The mission of the international coalition led by the United States against the jihadist group Islamic State (IS) in Iraq will end “no later than the end of September 2025”announced Washington and Baghdad on Friday September 27. The announcement comes after months of discussions between the United States and Iraq on the future of the coalition, created in 2014, and which includes troops from several countries, notably France and Great Britain, fighting the ISIS in Iraq and Syria.

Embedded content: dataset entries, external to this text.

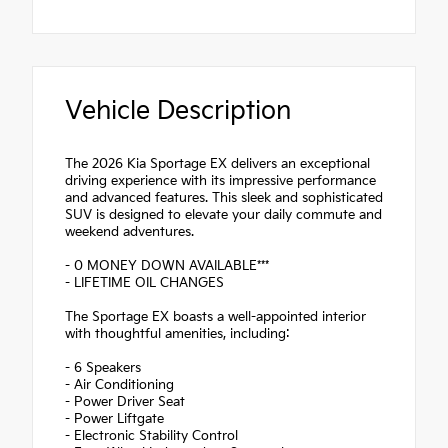
Vehicle Description
The 2026 Kia Sportage EX delivers an exceptional
driving experience with its impressive performance
and advanced features. This sleek and sophisticated
SUV is designed to elevate your daily commute and
weekend adventures.
- 0 MONEY DOWN AVAILABLE***
- LIFETIME OIL CHANGES
The Sportage EX boasts a well-appointed interior
with thoughtful amenities, including:
- 6 Speakers
- Air Conditioning
- Power Driver Seat
- Power Liftgate
- Electronic Stability Control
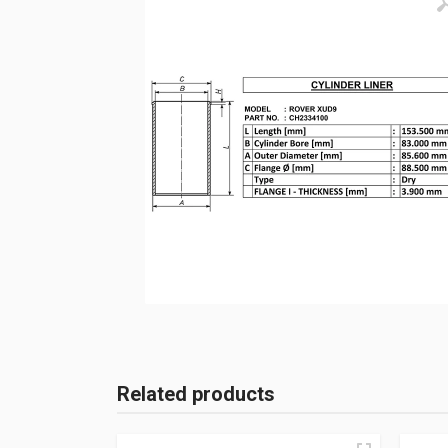
Related products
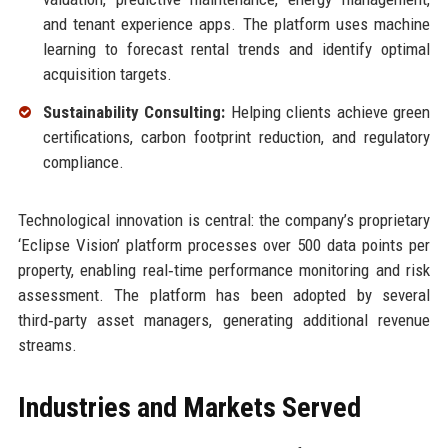
and tenant experience apps. The platform uses machine
learning to forecast rental trends and identify optimal
acquisition targets.
Sustainability Consulting:
Helping clients achieve green
certifications, carbon footprint reduction, and regulatory
compliance.
Technological innovation is central: the company’s proprietary
‘Eclipse Vision’ platform processes over 500 data points per
property, enabling real‑time performance monitoring and risk
assessment. The platform has been adopted by several
third‑party asset managers, generating additional revenue
streams.
Industries and Markets Served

The two parties agreed on a “two-phase transition plan”said a US official. The first will last until the end of September next year and will involve the “end of the presence of coalition forces in parts of Iraq”. “The second phase, between September 2025 and September 2026, concerns Kurdistan” Iraqi, autonomous region in the north of the country, Iraqi Defense Minister Thabet al-Abbassi declared in early September.

The press release does not detail what will happen to the American troops deployed in Iraq, approximately 2,500 soldiers. The international coalition, however, will continue its operations in Syria.

Negotiations concerning the future of the coalition were initiated in the winter of 2023, to defuse the repercussions on Iraq of regional tensions: drone strikes and rocket attacks claimed by pro-Iran armed groups targeted the coalition internationally, in Iraq but also in Syria, with the war in Gaza as a backdrop. In retaliation, the United States carried out deadly strikes against pro-Iran factions.

Iraq proclaimed its “victory” against ISIS at the end of 2017, but jihadist cells remain active in the country and continue to sporadically attack army and police personnel, particularly in rural and remote areas, outside major cities. To justify the withdrawal of the coalition, Baghdad assures that its security forces are now capable of leading the battle against IS alone, believing that the jihadist group is now weakened and no longer represents the same threat as before.